Again, to evaluate the BC government’s own justification for the figure, see my first post here.. http://www.bcveritas.com/index.php/2016/12/11/about-that-20billion-lng-investment/ It’s my opinion that the government ad doesn’t meet the standards of public usefulness and truthfulness we have a right to expect, but I want you to judge for yourself. Read the government’s own document.
Andrew MacLeod, on December 22nd, published a Tyee article linked here which has most of the new stuff that needs to be addressed today: https://thetyee.ca/News/2016/12/22/Govt-Pulls-LNG-Ad/
After yesterday’s post , either because of Andrew’s poke into the matter or coincidentally, there was some action between the BCGovernment, the Advertising Standards Council, and the good man who made a complaint to the ASC.
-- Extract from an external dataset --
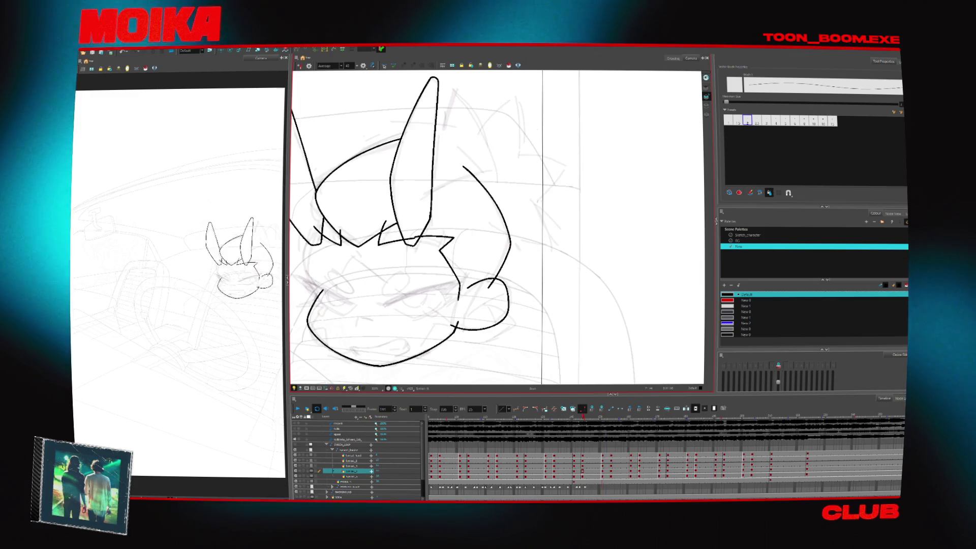
key("g")
key("g")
The government line is that the ASC got it wrong. First of all, the offending ad was due to be pulled out of rotation anyway, and that had nothing to do with my complaint or my reader’s…. Secondly, it was decided the ad should be pulled a little early rather than going through a meeting with the ASC. The meeting was scheduled roughly the same time as the end of the ad run, so government decided to pull it early and avoid the hassle….. Oh, and one more bit..Government decided to pull the ad early because it was generating complaints! Imagine that.
Another curious thing happened: My reader got a second letter from the ASC yesterday.. The first letter, the day before, clearly linked the advertiser’s corrective action to its decision not to pursue the matter. They’re pulling the ad, so let’s not bother.
The second letter, from someone higher up the organizational flowchart, said the first letter contained inaccuracies. Further, it said the ASC had communicated with government, received some supporting materials and proposed a meeting to discuss the issues based on an earlier complaint. But again, since the ad run was winding down, it didn’t seem necessary to pursue the matter further.
Now what has my conspiracy-theorist-blogger senses all a-tingle is this: Andrew MacLeod wasn’t able to reach anyone for comment yesterday at the Advertising Standard’s Council.. It was the government that told MacLeod about the second letter. I can back that up because no one else had the opportunity to inform MacLeod before the article was published. Why on earth would an agency in charge of independently “self-regulating” the advertising profession be sharing details of its communication with media spinners in government?
In my opinion it’s clear the PAB-bots leaned on the ASC to “correct the record”. As Ian Jessop said to me regarding the Premier’s Haida Gwaii trip last year, “When stories keep changing, it means somebody is lying. We just have to find out who and why”. What surprises me is that the government’s bluster aside, it’s the ASC who have changed their story under pressure…
I’m sure the ASC is surprised by the fuss this has generated, and I’d ask them the following question. “Isn’t it true that damage to the public interest has been done because the ads ran, even if they are now pulled?”. And to the government: “Wouldn’t it be nice to have some laws to save the political operatives from embarrassing themselves by stretching the truth for partisan gain? Shouldn’t government be, you know, separate from the “Party”?
(For the record, there’s a misperception out there that the ASC did a full investigation and found the ad violated standards. That’s not the case, and it isn’t what I wrote, though I’m convinced the ads would not survive any serious analysis by a sober judge of the matter.)
STILL.. If the $20 billion figure is no longer used in tax-funded advertising, I’ll count that as a win.
RossK just put up a great post, and asked a great question.. If Christy’s spinners had got to the ASC before the citizen who launched this complaint, how might the story have evolved differently? Read his piece here, http://pacificgazette.blogspot.ca/2016/12/this-day-in-clarkland-20-billion-dollar.html
And Merry Christmas to everyone. Thanks so much for reading my tripe this year!